# To do
(1) Please rewrite the passage on Iceland's EU referendum debate from "A report on" up to and including "institutions to solve.", changing "Ministry of Finance and Economic Affairs" to "finance ministry".
(2) Summarize the passage on Iceland's EU referendum debate in two sentences.

# Text to read
## START

Supporters inverted the argument. Through the European Economic Area (EEA) and the Schengen Area, Iceland participates in the single market, the Emissions Trading System and programmes such as Erasmus and Horizon; this has required the adoption of some 9,000 EU legal acts, without any Icelandic vote on their content, since the country is represented in neither the Council nor the European Parliament. Guðbjörg Ríkey Thoroddsen Hauksdóttir of the Centre for Arctic Studies at the University of Iceland characterised the pro-membership position as resting on the observation that "Iceland already adopts EU policies through the EEA without having voting rights", so that accession would increase rather than diminish national influence. Fisheries and agriculture are excluded from the EEA arrangement.

=== Economy, the króna and the euro ===
Economic arguments centred on the Icelandic króna and the cost of living. At the time of the referendum the Central Bank of Iceland's policy rate stood at 8.00%, against 2.25% at the European Central Bank, and mortgage rates of around 9% were cited by younger voters as an obstacle to home ownership. Supporters of renewed talks argued that membership and eventual adoption of the euro would reduce borrowing costs and inflation; Vilhjálmur Hilmarsson, chief economist at the trade union Viska, described the euro as a potential "catalyst to a more healthy economy" while cautioning that it would not resolve Iceland's structural weaknesses.

A report on currency options commissioned by the Ministry of Finance and Economic Affairs and published in May 2026 concluded that the costs of retaining an independent currency probably exceeded the benefits and that adopting the euro could lower interest rates and transaction costs. The report described the króna as markedly more volatile than the other Nordic currencies and noted that exchange-rate movements feed into inflation through import prices. Membership would additionally have brought Iceland into the customs union. Opponents, including Independence Party leader Guðrún Hafsteinsdóttir, maintained that the economic case was overstated and that the problems identified were for Icelandic rather than European institutions to solve.

## END

# Data rows
## START

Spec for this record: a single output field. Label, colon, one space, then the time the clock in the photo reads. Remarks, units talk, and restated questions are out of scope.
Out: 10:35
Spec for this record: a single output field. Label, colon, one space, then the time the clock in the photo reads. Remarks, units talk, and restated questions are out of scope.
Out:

## END
## START

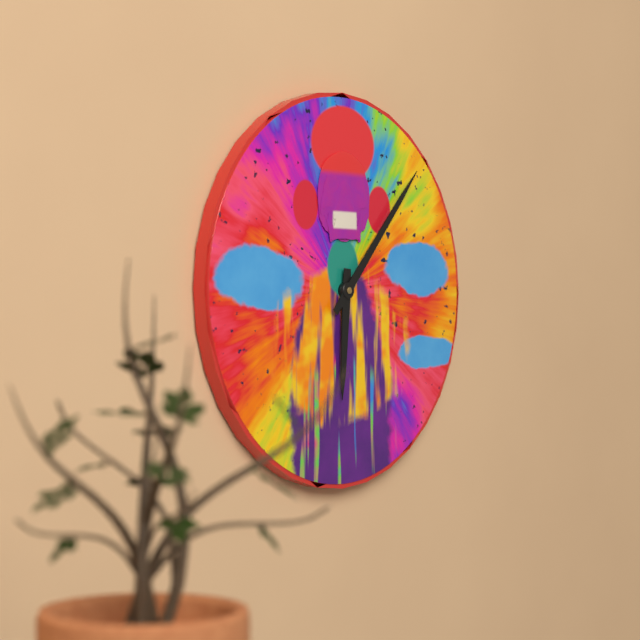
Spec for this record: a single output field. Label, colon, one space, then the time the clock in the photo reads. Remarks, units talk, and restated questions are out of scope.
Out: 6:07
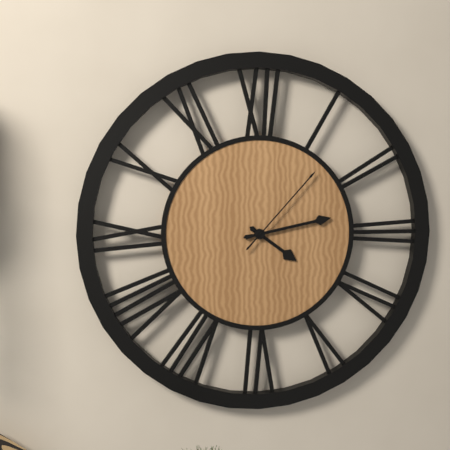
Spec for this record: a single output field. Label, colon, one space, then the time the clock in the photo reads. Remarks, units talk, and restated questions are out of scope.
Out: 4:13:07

## END

# Task responses
(1)
A report on currency options commissioned by the finance ministry and published in May 2026 concluded that the costs of retaining an independent currency probably exceeded the benefits and that adopting the euro could lower interest rates and transaction costs. The report described the króna as markedly more volatile than the other Nordic currencies and noted that exchange-rate movements feed into inflation through import prices. Membership would additionally have brought Iceland into the customs union. Opponents, including Independence Party leader Guðrún Hafsteinsdóttir, maintained that the economic case was overstated and that the problems identified were for Icelandic rather than European institutions to solve.

(2) Supporters of EU membership argued that Iceland already adopts thousands of EU legal acts through the EEA without a vote, so accession would increase its influence, and that the euro could reduce the borrowing costs and inflation tied to the volatile króna. A May 2026 report on currency options concluded that keeping an independent currency probably cost more than it gained, while opponents such as Guðrún Hafsteinsdóttir maintained that the economic case was overstated and that the problems were for Icelandic institutions to solve.